## How to complete this task
Your answer should consist of the lines in the listing that hold "labels".

*** Opening Material to process ***

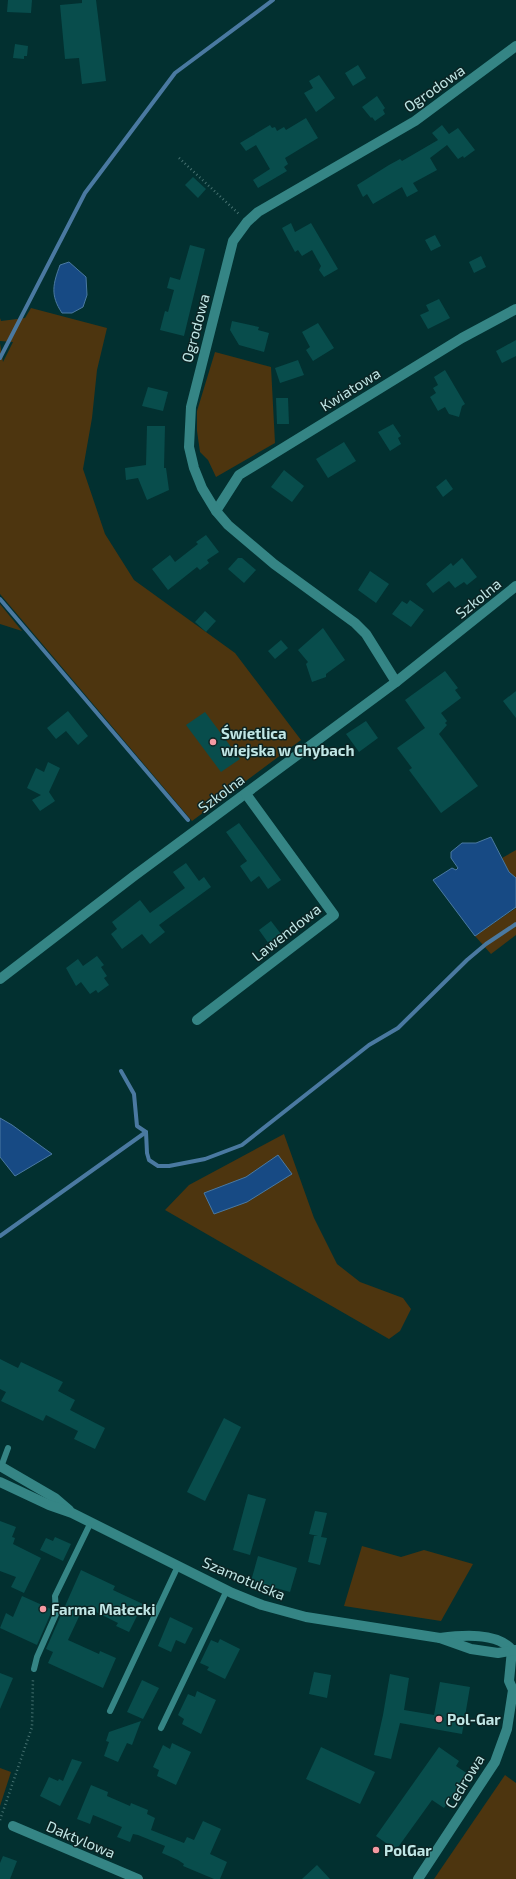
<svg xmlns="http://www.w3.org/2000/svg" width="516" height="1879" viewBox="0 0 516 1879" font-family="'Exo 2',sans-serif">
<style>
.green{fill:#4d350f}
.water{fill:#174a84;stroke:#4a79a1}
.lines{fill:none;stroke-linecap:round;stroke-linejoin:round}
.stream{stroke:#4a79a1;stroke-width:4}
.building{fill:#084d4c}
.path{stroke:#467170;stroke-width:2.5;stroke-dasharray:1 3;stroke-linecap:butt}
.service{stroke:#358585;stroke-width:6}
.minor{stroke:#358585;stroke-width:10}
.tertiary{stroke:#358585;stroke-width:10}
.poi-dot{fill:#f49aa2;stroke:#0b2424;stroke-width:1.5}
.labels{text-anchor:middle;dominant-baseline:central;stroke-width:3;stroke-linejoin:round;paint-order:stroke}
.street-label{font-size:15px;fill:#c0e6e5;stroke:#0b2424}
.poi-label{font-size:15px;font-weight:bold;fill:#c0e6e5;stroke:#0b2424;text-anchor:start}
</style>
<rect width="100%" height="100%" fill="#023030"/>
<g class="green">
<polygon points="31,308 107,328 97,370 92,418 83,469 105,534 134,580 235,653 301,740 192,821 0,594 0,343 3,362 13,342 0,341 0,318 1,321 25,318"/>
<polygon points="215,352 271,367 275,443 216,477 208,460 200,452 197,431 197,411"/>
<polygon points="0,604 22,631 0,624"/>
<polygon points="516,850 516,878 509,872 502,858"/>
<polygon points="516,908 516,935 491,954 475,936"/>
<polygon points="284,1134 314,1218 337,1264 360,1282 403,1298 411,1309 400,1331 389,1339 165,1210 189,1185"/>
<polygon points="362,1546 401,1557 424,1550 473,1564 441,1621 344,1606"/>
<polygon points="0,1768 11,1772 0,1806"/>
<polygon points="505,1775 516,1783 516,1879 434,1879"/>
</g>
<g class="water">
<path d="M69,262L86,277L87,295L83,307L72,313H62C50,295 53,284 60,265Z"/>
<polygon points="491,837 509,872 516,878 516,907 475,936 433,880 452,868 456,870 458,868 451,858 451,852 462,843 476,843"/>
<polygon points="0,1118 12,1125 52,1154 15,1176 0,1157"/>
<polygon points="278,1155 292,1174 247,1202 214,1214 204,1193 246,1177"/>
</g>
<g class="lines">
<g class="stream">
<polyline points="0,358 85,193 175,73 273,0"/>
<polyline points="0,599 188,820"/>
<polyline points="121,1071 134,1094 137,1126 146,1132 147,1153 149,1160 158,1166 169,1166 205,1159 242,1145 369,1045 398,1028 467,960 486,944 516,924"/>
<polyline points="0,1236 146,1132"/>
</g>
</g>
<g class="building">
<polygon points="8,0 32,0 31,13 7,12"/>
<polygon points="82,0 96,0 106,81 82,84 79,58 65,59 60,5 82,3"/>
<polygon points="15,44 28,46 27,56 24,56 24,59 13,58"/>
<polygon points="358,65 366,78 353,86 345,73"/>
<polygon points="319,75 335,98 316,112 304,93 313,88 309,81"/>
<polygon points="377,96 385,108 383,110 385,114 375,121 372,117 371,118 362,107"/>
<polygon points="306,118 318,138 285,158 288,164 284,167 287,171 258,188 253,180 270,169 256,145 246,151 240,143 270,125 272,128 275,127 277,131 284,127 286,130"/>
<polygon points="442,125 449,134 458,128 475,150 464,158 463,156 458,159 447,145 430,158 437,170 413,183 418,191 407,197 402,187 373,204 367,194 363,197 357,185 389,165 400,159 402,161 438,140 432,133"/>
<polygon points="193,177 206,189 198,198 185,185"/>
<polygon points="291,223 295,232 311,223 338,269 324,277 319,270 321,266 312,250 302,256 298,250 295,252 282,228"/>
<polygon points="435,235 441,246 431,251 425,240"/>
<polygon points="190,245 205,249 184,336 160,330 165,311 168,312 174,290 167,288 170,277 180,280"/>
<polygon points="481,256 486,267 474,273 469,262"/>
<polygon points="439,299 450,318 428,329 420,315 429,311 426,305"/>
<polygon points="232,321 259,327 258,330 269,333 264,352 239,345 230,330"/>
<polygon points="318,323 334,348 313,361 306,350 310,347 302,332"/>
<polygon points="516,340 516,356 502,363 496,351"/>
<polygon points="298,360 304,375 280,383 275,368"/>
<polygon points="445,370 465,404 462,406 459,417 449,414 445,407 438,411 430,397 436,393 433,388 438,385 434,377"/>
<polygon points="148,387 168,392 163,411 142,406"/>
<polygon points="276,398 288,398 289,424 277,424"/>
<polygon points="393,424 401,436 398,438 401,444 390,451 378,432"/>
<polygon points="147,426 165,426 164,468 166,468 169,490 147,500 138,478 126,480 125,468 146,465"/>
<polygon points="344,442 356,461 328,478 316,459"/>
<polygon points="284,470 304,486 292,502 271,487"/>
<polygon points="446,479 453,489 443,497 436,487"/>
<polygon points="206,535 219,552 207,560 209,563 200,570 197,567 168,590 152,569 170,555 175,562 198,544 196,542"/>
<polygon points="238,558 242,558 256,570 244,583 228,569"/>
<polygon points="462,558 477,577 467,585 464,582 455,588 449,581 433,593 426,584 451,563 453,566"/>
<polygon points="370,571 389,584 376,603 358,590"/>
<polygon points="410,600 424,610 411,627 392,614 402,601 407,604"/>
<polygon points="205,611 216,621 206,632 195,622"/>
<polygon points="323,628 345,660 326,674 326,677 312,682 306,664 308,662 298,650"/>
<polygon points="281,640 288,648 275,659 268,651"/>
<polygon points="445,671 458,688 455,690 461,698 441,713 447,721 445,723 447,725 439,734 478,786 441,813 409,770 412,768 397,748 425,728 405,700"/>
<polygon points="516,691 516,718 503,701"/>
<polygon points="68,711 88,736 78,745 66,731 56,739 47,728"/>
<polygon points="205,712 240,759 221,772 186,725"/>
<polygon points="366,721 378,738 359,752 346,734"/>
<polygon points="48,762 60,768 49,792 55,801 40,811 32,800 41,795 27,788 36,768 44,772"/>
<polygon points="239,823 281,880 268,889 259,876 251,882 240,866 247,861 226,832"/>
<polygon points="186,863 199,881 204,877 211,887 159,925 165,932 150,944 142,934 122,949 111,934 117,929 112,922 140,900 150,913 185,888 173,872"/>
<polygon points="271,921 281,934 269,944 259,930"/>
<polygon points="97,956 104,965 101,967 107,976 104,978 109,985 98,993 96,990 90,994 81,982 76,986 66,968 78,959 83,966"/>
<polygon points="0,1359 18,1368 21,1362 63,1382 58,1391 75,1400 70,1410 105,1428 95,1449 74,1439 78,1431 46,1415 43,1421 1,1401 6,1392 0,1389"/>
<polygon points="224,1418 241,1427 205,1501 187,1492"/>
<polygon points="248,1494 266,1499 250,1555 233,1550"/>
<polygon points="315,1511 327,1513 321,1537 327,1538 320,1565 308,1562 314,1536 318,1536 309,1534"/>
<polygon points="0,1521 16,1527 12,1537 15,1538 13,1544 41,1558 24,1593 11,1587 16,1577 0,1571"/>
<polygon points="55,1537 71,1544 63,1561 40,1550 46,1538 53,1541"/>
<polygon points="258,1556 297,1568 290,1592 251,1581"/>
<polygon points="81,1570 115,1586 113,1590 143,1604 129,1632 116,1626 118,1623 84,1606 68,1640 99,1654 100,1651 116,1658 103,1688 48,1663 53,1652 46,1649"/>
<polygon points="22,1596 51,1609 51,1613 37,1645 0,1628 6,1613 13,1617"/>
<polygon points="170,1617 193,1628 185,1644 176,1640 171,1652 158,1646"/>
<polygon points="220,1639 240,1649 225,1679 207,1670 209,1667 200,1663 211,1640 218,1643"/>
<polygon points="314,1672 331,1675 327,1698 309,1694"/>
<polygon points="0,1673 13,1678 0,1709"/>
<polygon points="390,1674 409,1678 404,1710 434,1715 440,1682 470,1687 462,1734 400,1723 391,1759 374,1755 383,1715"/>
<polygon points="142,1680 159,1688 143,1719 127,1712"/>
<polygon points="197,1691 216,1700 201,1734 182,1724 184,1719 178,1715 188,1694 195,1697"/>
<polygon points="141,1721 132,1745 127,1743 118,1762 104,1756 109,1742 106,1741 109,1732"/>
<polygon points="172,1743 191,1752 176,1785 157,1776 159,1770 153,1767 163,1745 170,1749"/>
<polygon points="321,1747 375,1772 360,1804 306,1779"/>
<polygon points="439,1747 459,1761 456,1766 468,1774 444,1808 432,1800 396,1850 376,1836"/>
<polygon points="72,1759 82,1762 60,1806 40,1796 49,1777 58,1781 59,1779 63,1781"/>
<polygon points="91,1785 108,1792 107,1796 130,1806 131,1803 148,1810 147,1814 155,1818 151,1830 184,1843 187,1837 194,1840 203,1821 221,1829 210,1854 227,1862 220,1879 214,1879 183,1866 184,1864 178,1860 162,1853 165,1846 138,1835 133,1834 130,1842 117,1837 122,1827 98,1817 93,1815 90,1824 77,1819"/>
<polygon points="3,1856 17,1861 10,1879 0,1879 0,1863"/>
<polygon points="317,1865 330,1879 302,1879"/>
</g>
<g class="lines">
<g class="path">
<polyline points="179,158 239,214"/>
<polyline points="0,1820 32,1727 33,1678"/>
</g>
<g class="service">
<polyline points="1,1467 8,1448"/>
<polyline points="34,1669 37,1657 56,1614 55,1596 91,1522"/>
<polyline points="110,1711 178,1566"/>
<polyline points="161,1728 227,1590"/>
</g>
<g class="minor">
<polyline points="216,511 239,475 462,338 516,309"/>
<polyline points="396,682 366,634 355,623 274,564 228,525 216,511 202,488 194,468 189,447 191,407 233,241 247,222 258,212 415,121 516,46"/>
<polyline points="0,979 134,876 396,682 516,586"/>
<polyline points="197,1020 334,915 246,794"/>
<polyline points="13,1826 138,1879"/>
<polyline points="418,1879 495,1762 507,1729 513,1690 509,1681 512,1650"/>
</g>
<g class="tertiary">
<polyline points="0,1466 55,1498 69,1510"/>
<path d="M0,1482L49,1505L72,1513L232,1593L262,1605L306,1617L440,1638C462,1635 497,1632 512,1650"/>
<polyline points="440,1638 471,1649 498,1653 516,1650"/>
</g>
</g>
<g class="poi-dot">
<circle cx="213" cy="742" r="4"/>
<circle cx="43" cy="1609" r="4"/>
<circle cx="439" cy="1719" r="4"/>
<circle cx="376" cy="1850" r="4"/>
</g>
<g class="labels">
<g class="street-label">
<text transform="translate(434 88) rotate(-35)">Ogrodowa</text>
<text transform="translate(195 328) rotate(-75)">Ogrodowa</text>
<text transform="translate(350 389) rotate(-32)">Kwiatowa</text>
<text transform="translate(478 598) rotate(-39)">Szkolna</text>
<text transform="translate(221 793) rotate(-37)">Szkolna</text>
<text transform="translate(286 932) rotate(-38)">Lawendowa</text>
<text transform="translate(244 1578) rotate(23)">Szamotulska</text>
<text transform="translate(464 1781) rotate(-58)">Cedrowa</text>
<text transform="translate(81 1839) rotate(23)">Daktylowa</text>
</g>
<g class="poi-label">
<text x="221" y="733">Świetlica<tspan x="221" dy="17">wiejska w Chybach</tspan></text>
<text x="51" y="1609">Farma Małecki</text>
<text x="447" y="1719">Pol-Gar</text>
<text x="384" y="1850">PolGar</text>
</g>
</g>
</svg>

*** Closing Material to process ***

## Exercise output
.labels{text-anchor:middle;dominant-baseline:central;stroke-width:3;stroke-linejoin:round;paint-order:stroke}
<g class="labels">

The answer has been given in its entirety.